15 августа. В кулуарах Думы говорили, что черту оседлости отменил Вильгельм{575}, а в наших «сферах» предположенный акт застрял в горле: ни проглотить, ни выплюнуть... Развал полный. Оппозиция все повышает тон, требует «общественного министерства», а отклика нет. А Ганнибал у ворот...{576}
16 августа. Все «начало эмансипации» окончилось жалким министерским циркуляром: ввиду военного времени и впредь до пересмотра законодательства о евреях, допустить их в города вне черты, кроме столиц, царских резиденций и казачьих областей. «Восход» («Еврейская неделя») просит меня написать об этой «милости», да боюсь, что выйдет нецензурно.
18 августа. Написал для «Е. н.» заметку об «уступке» правительства по части черты оседлости, втиснув кое-как нецензурную мысль в легальную оболочку[54].

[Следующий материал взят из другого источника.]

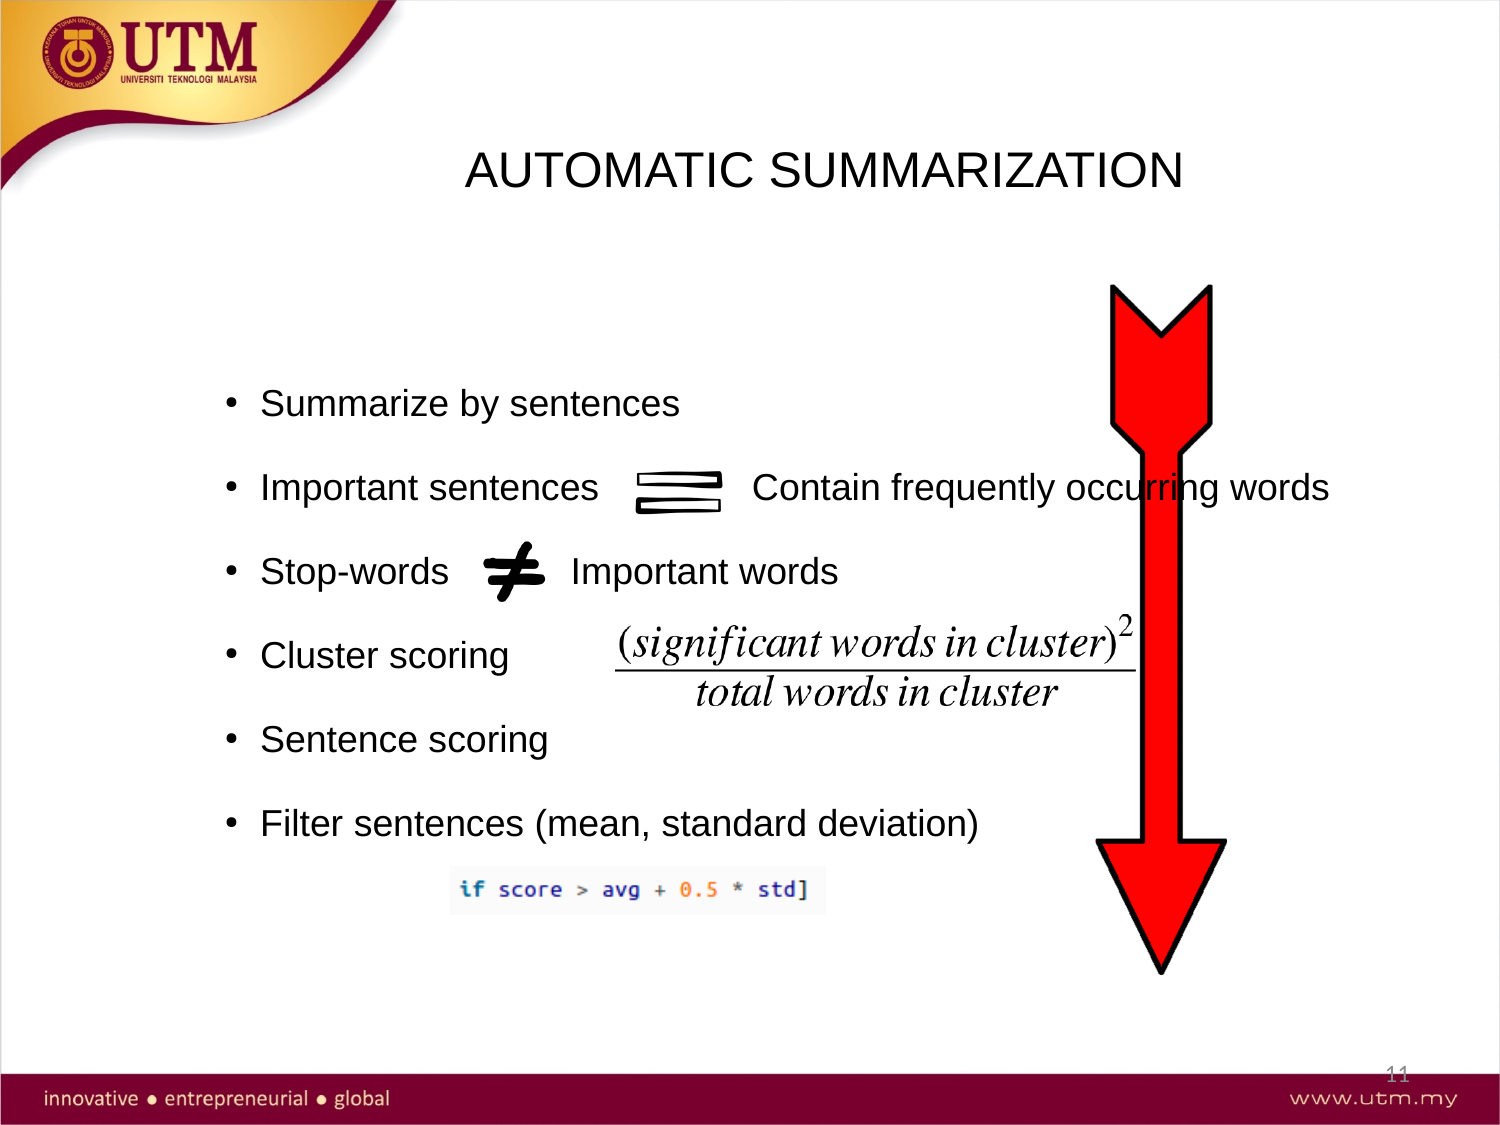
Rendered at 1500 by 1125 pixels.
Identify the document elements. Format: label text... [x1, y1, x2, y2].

24 августа. Растет внутреннее освободительное движение. Московская городская Дума и вслед за ней другие выносят и посылают царю резолюции о необходимости образования правительства, пользующегося доверием страны... Назревает огромный конфликт. Образуется прогрессивный блок фракций Гос. Думы и Гос. Совета с программою обновления правительства и примирения национальностей, а черные агитируют за разгон «мятежной» Думы. Прогресс в общественном сознании большой: в 1904 г. радовались заявлению Святополка-Мирского о доверии правительства к обществу, а теперь требуют правительства, которое бы пользовалось доверием общества. Но реакционная бюрократия неподвижна: она ведет страну к катастрофе.
10 сентября. 55-я годовщина жизни застала меня среди работы над историей эпохи, пережитой мною в молодые годы. С жаром, почти непрерывно, писал трагедию 1881–1882 гг, пока вчера пришлось невольно прервать: силы надорвались.
Вчера был у меня давно освобожденный заложник из Царства Польского, промучившийся в Полтаве полгода.